Secretary of State Debra Bowen designated Brown's initiative as Proposition 30, while an income tax hike backed by attorney Molly Munger will appear as Proposition 38. A $1 billion corporate tax change will be Proposition 39.
Brown must still survive a challenge filed late Monday by the Howard Jarvis Taxpayers Association, which alleges that Democratic lawmakers and the Democratic governor illegally enacted majority-vote budget legislation last month that moved his initiative ahead of others.
But the governor cleared a significant legal hurdle Monday morning when Sacramento Superior Court Judge Michael P. Kenny rejected arguments made by Munger's attorneys that her "Our Children, Our Future" initiative deserved higher billing.
Munger's attorneys pointed out that she submitted signatures earlier and needed fewer to be verified. They blamed Los Angeles County for slow processing.
But Kenny determined Monday that Los Angeles election officials acted within the law when they informed the secretary of state's office that different tax measures had simultaneously qualified for the ballot last month, including Brown's and Munger's.
"The governor's initiative leapfrogged above ours, which gave his initiative an unfair advantage," said Nathan Ballard, spokesman for the Munger initiative. "Look, the deck may be stacked against us, but we've got a good ballot measure here that's actually going to help California schools."

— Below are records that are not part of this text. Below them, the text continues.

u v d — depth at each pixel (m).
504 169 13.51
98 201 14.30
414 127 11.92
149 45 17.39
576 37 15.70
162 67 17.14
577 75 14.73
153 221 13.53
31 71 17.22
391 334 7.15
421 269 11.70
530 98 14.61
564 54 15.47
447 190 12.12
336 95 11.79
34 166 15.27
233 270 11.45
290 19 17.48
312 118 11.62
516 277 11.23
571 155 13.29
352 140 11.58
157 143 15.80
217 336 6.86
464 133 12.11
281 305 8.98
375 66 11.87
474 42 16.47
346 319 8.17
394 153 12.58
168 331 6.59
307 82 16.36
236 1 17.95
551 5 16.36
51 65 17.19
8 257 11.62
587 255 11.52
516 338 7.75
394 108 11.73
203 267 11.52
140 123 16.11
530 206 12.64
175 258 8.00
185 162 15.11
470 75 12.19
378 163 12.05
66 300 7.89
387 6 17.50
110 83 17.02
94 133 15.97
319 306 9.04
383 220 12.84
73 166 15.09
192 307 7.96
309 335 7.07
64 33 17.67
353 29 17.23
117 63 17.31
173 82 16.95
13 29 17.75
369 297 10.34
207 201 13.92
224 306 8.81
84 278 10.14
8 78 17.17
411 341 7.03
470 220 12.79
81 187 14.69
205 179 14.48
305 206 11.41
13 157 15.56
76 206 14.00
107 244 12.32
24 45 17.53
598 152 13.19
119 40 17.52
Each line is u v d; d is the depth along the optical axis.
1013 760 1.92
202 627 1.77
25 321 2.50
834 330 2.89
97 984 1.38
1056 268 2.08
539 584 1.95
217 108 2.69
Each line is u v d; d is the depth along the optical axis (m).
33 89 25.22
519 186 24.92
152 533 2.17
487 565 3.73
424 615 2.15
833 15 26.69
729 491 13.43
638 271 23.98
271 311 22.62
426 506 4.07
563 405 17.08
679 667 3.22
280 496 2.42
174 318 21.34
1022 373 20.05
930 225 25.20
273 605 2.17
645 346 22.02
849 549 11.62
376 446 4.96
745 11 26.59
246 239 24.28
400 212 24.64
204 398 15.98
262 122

The order in which initiatives qualify generally determines where they appear on the ballot, and political experts believe that measures slated higher perform better. Bowen said last month that Brown's measure was ninth to qualify for November, while Munger's was 10th.
Munger's campaign did not appeal. But the Jarvis group submitted its own challenge with the Sacramento-based 3rd District Court of Appeal on Monday afternoon.
The group is focused on a different argument that newly enacted Assembly Bill 1499 violates the constitution by changing the ballot order through a majority-vote budget bill. The legislation immediately moves signature-based constitutional amendments ahead of other initiatives that change state law but not the constitution, with the end result being that Brown's measure tops the ballot. By using budget legislation, Democrats were able to change the ballot priority on an expedited schedule that normally would require a two-thirds vote of the Legislature.
"I think the broader issue here is of the electoral process, and this bill was designed to give one specific measure preference on the ballot," said Jarvis President Jon Coupal, part of a coalition fighting Brown's tax initiative. "I think voters are going to react very negatively to that, no matter how one views additional tax hikes."
If the Jarvis suit proceeds, it could have implications beyond the November ballot by potentially narrowing the types of changes that state leaders can pass on a majority vote.
Though Bowen issued ballot numbers Monday, Coupal said he believes the appellate court could still force her to reassign them.
Brown tax initiative spokesman Dan Newman responded in an email, "Anti-education extremists will do everything possible to defeat this initiative, but the court has spoken and voters are ready to do the right thing for our schools, public safety and budget."